The trigger was the messages it was getting from its own people working in Wuhan, China, where coronavirus originated.
"We saw the demand and we saw what our people were doing," he says. That was, trying to get F&P equipment into hospitals and train people how to use it.
The company also knew this new virus wasn’t going to stay local, and started cancelling conferences and travel from early February – a hard sell, with many thinking they were over-reacting.
Today The Detail takes a tour of the company's sprawling Auckland headquarters and looks into one of its factories churning out the lifesaving respiratory equipment being shipped to Covid patients in hospitals around the world.
In June F&P Healthcare became the first New Zealand company to be worth $20 billion after its shares on the NZX jumped, following a record 37 percent rise in its annual profit.
Driving that surge was a global spike in demand for two of the company’s products, the Optiflow breathing aid or nasal high flow therapy that is delivered to the patient using the Airvo humidifier.
The company has been making the products for many years, selling them as a non-invasive method of treating respiratory patients. More hospitals were buying the products and adopting a change in practice, but Covid-19 accelerated the change, Gradon says. As Covid evolved "more and more practice guidelines have changed to say the best thing you can do for Covid patients is start them on nasal highflow".

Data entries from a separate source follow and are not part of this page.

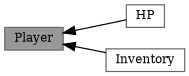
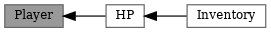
  digraph {
    fontname="DejaVu Serif"
    rankdir=LR
    node [color=grey40 fillcolor=white fontname="DejaVu Serif" fontsize=10 shape=box style=filled]
    edge [dir=back fontname="DejaVu Serif" fontsize=10 labelfontname=Helvetica labelfontsize=10 shape=plaintext style=solid]
    n1 [height=0.2 label=HP width=0.4]
    n2 [height=0.2 label=Inventory width=0.4]
    n3 [color=gray40 fillcolor=grey60 fontcolor=black height=0.2 label=Player width=0.4]
    n3 -> n1
-   n3 -> n2
+   n1 -> n2
  }
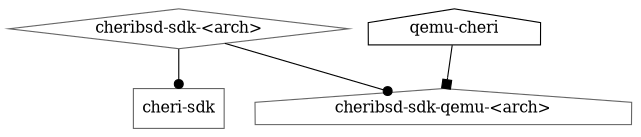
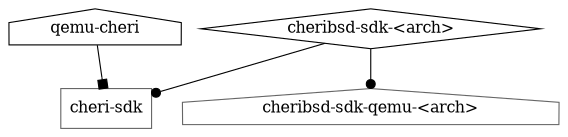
  digraph {
    node [color=gray40 shape=house]
    edge [arrowhead=dot]
    "cheri-sdk" [shape=box]
    "qemu-cheri" [color=black]
-   "cheribsd-sdk-<arch>" [shape=diamond]
+   "cheribsd-sdk-<arch>" [color=black shape=diamond]
    "cheribsd-sdk-qemu-<arch>"
-   "qemu-cheri" -> "cheribsd-sdk-qemu-<arch>" [arrowhead=box]
+   "qemu-cheri" -> "cheri-sdk" [arrowhead=box]
    "cheribsd-sdk-<arch>" -> "cheri-sdk"
    "cheribsd-sdk-<arch>" -> "cheribsd-sdk-qemu-<arch>"
  }
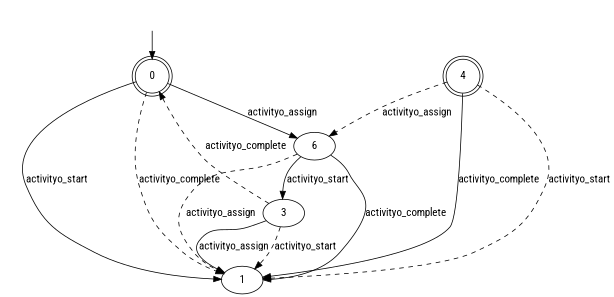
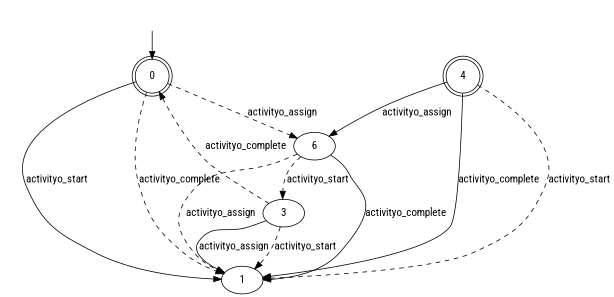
  digraph {
    fontname="Roboto Condensed"
    node [fontname="Roboto Condensed"]
    edge [fontname="Roboto Condensed" style=dashed]
    fake0 [style=invisible]
    0 [root=true shape=doublecircle]
    1
    n4 [label=6]
    3
    4 [shape=doublecircle]
    fake0 -> 0 [style=solid]
    0 -> 1 [label=activityo_start style=solid]
    0 -> 1 [label=activityo_complete]
-   0 -> n4 [label=activityo_assign style=solid]
+   0 -> n4 [label=activityo_assign]
    n4 -> 1 [label=activityo_assign]
    n4 -> 1 [label=activityo_complete style=solid]
-   n4 -> 3 [label=activityo_start style=solid]
+   n4 -> 3 [label=activityo_start]
    3 -> 0 [label=activityo_complete]
    3 -> 1 [label=activityo_assign style=solid]
    3 -> 1 [label=activityo_start]
    4 -> 1 [label=activityo_start]
    4 -> 1 [label=activityo_complete style=solid]
-   4 -> n4 [label=activityo_assign]
+   4 -> n4 [label=activityo_assign style=solid]
  }
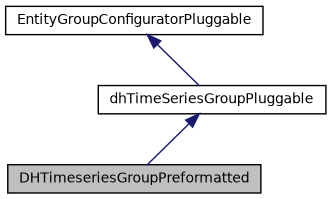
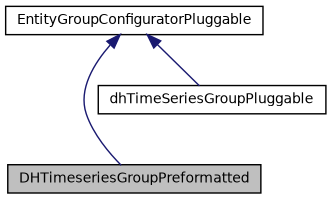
  digraph {
    node [color=black fillcolor=white fontname=Helvetica fontsize=10 shape=record style=filled]
    edge [color=midnightblue dir=back fontname=Helvetica fontsize=10 labelfontname=Helvetica labelfontsize=10 style=solid]
    n1 [fillcolor=grey75 fontcolor=black height=0.2 label=DHTimeseriesGroupPreformatted width=0.4]
    n2 [height=0.2 label=dhTimeSeriesGroupPluggable width=0.4]
    n3 [height=0.2 label=EntityGroupConfiguratorPluggable width=0.4]
-   n2 -> n1
+   n3 -> n1
    n3 -> n2
  }
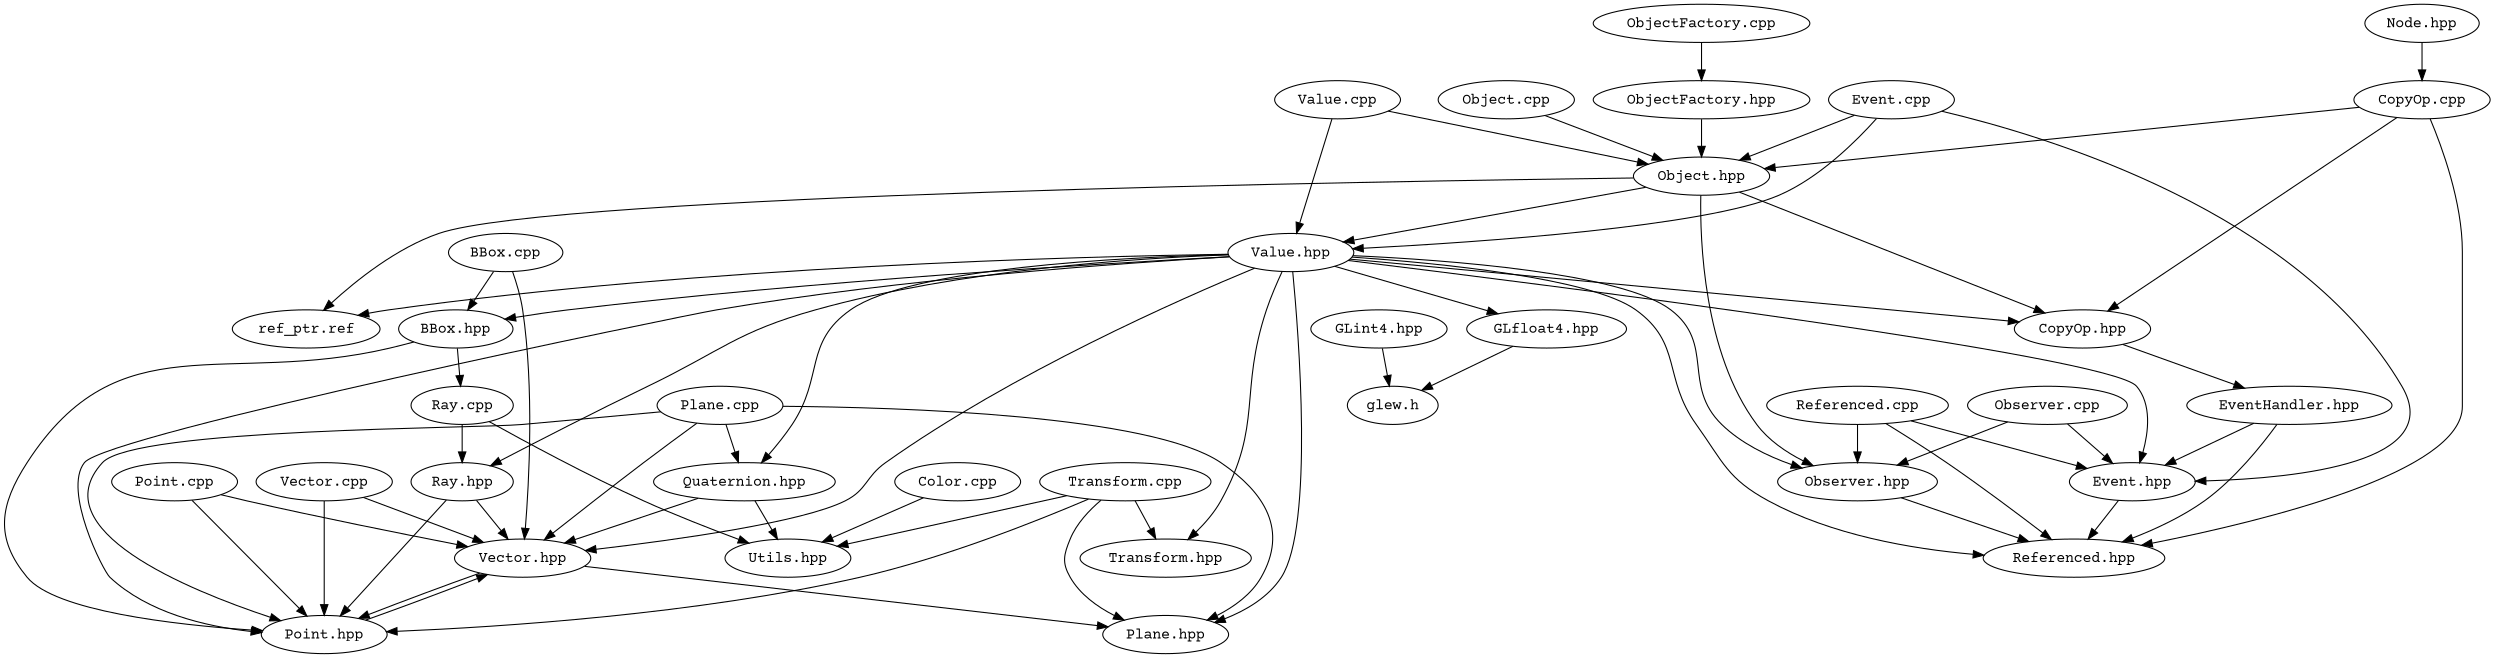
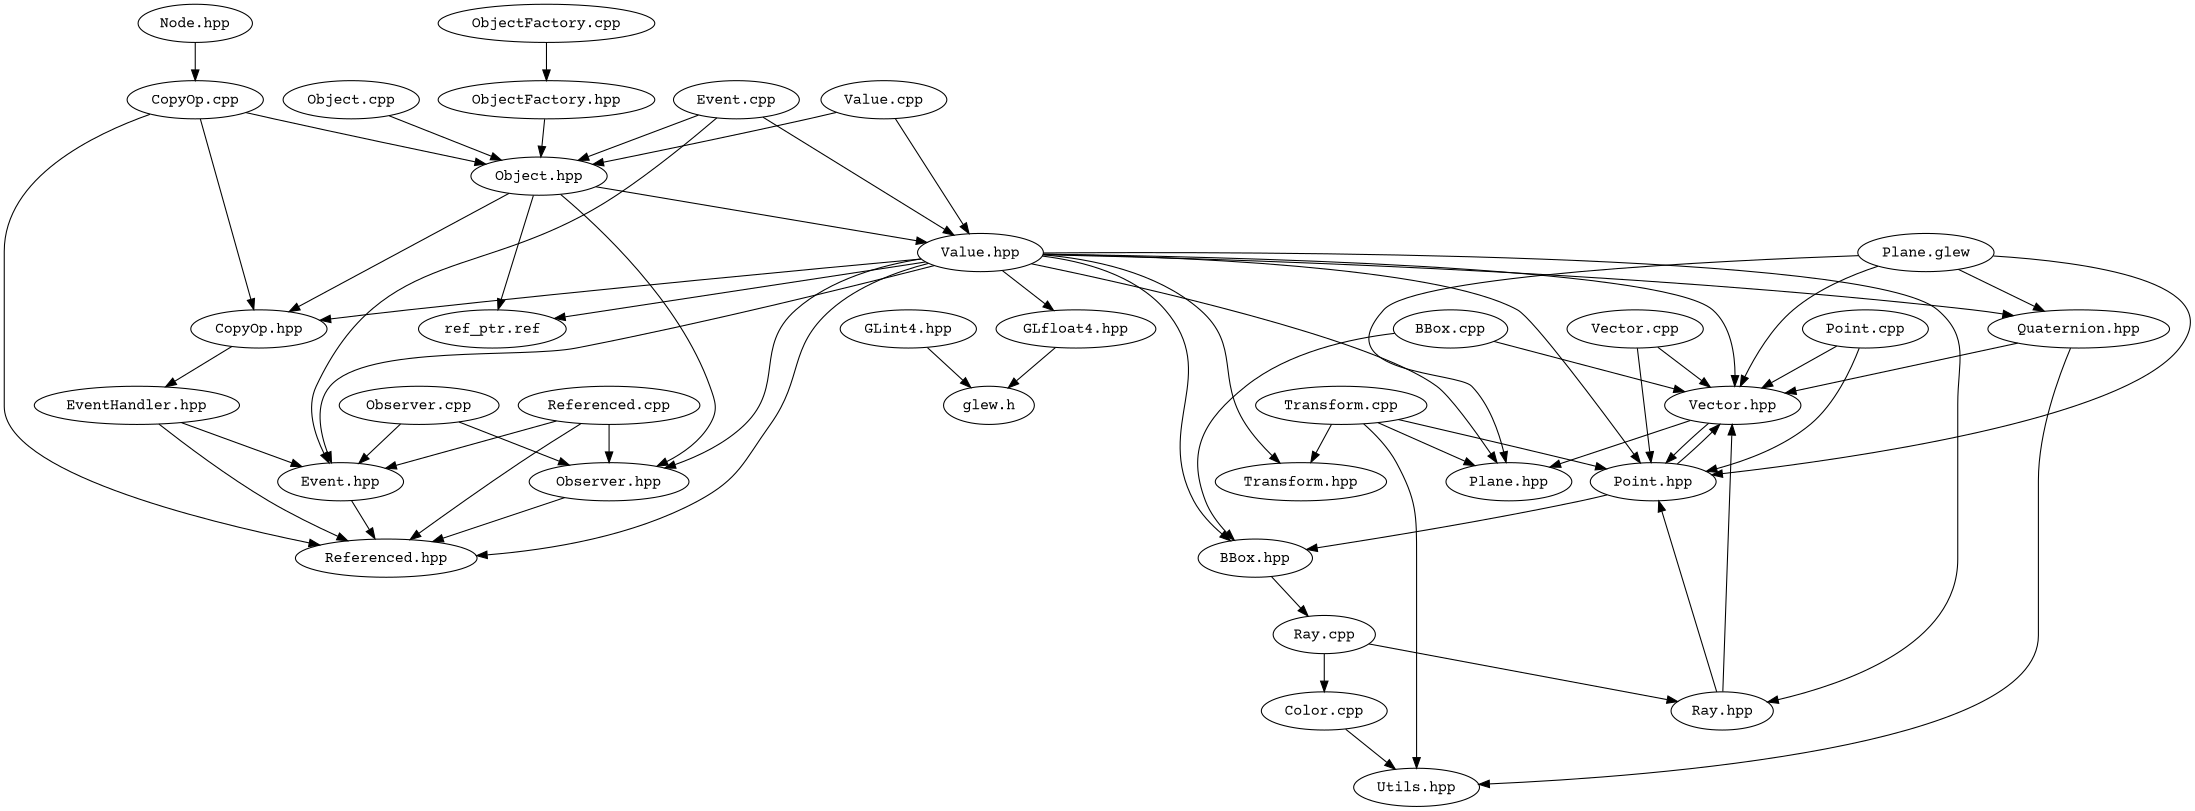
  digraph {
    clusterrank=local
    fontname="Courier Prime"
    fontsize=16
    node [fontname="Courier Prime"]
    edge [fontname="Courier Prime"]
    "Vector.hpp"
    "Plane.hpp"
    "Point.hpp"
    "Transform.cpp"
    "Transform.hpp"
    "Utils.hpp"
    "Value.hpp"
    "Ray.hpp"
    "Event.hpp"
    "Observer.hpp"
    "Referenced.hpp"
    "Quaternion.hpp"
    "CopyOp.hpp"
    "BBox.hpp"
    n15 [label="ref_ptr.ref"]
    "GLfloat4.hpp"
    "GLint4.hpp"
    "glew.h"
    "EventHandler.hpp"
    "Ray.cpp"
    "Vector.cpp"
    "Observer.cpp"
    "Event.cpp"
    "Object.hpp"
    "Point.cpp"
    "Referenced.cpp"
    "ObjectFactory.cpp"
    "ObjectFactory.hpp"
    "CopyOp.cpp"
    "Node.hpp"
    "Color.cpp"
    "Object.cpp"
    "BBox.cpp"
    "Value.cpp"
-   "Plane.cpp"
+   "Plane.cpp" [label="Plane.glew"]
    "Vector.hpp" -> "Plane.hpp"
    "Vector.hpp" -> "Point.hpp"
    "Point.hpp" -> "Vector.hpp"
    "Transform.cpp" -> "Plane.hpp"
    "Transform.cpp" -> "Point.hpp"
    "Transform.cpp" -> "Transform.hpp"
    "Transform.cpp" -> "Utils.hpp"
    "Value.hpp" -> "Vector.hpp"
    "Value.hpp" -> "Plane.hpp"
    "Value.hpp" -> "Point.hpp"
    "Value.hpp" -> "Transform.hpp"
    "Value.hpp" -> "Ray.hpp"
    "Value.hpp" -> "Event.hpp"
    "Value.hpp" -> "Observer.hpp"
    "Value.hpp" -> "Referenced.hpp"
    "Value.hpp" -> "Quaternion.hpp"
    "Value.hpp" -> "CopyOp.hpp"
    "Value.hpp" -> "BBox.hpp"
    "Value.hpp" -> n15
    "Value.hpp" -> "GLfloat4.hpp"
    "Ray.hpp" -> "Vector.hpp"
    "Ray.hpp" -> "Point.hpp"
    "Event.hpp" -> "Referenced.hpp"
    "Observer.hpp" -> "Referenced.hpp"
    "Quaternion.hpp" -> "Vector.hpp"
    "Quaternion.hpp" -> "Utils.hpp"
    "CopyOp.hpp" -> "EventHandler.hpp"
-   "BBox.hpp" -> "Point.hpp"
+   "Point.hpp" -> "BBox.hpp"
    "BBox.hpp" -> "Ray.cpp"
    "GLfloat4.hpp" -> "glew.h"
    "GLint4.hpp" -> "glew.h"
    "EventHandler.hpp" -> "Event.hpp"
    "EventHandler.hpp" -> "Referenced.hpp"
-   "Ray.cpp" -> "Utils.hpp"
+   "Ray.cpp" -> "Color.cpp"
    "Ray.cpp" -> "Ray.hpp"
    "Vector.cpp" -> "Vector.hpp"
    "Vector.cpp" -> "Point.hpp"
    "Observer.cpp" -> "Event.hpp"
    "Observer.cpp" -> "Observer.hpp"
    "Event.cpp" -> "Value.hpp"
    "Event.cpp" -> "Event.hpp"
    "Event.cpp" -> "Object.hpp"
    "Object.hpp" -> "Value.hpp"
    "Object.hpp" -> "Observer.hpp"
    "Object.hpp" -> "CopyOp.hpp"
    "Object.hpp" -> n15
    "Point.cpp" -> "Vector.hpp"
    "Point.cpp" -> "Point.hpp"
    "Referenced.cpp" -> "Event.hpp"
    "Referenced.cpp" -> "Observer.hpp"
    "Referenced.cpp" -> "Referenced.hpp"
    "ObjectFactory.cpp" -> "ObjectFactory.hpp"
    "ObjectFactory.hpp" -> "Object.hpp"
    "CopyOp.cpp" -> "Referenced.hpp"
    "CopyOp.cpp" -> "CopyOp.hpp"
    "CopyOp.cpp" -> "Object.hpp"
    "Node.hpp" -> "CopyOp.cpp"
    "Color.cpp" -> "Utils.hpp"
    "Object.cpp" -> "Object.hpp"
    "BBox.cpp" -> "Vector.hpp"
    "BBox.cpp" -> "BBox.hpp"
    "Value.cpp" -> "Value.hpp"
    "Value.cpp" -> "Object.hpp"
    "Plane.cpp" -> "Vector.hpp"
    "Plane.cpp" -> "Plane.hpp"
    "Plane.cpp" -> "Point.hpp"
    "Plane.cpp" -> "Quaternion.hpp"
  }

F&P hopes that hospitals will see the impact of the product on Covid patients and adopt the practice for all respiratory patients.
RNZ business editor Gyles Beckford says the company has been a "lucky recipient of the Covid tailwind," but what happens after the pandemic?
"We are in a position that we're developing new therapies," Gradon says. "So when we have a pandemic, when the world treats more respiratory patients that helps us with changing clinical practice to our new therapies. It helps us get more exposure...and it helps us place more hardware in the hospitals that they can use after the pandemic."
Since January the company has hired 700 factory staff in Auckland and 800 in Mexico.
"We don't know what Covid's going to do, we don't know what governments are going to do, we don't know what clinical practises are going to do. What we're going to do is keep building the manufacturing capacity of those coronavirus-relative products up until things settle down so that's at least till the end of this year," Gradon says.
"And in a world where Covid goes away overnight the worst that will happen for us is that we will have built some manufacturing equipment that we don't need for another year or two, that's fine ….. (but) at the moment we don't see the end of it really, we're making everything we can."
Gradon shows The Detail's Sharon Brettkelly around the sprawling headquarters of F&P Healthcare on the shores of the Tamaki River where more than 3,000 people work.
He explains the strict hygiene measures the company follows to ensure it continues to stay open.
“We are the world’s largest supplier of two of the primary treatments for Covid-19 patients. The world is depending on Fisher & Paykel.
“If we’re not providing these products, that’s going to directly translate to mortality somewhere.
“Our thinking is we need to keep our people safe, and if we can keep our people safe we keep our ability to manufacture those products.
“We feel that as a bit of social responsibility more than anything else.”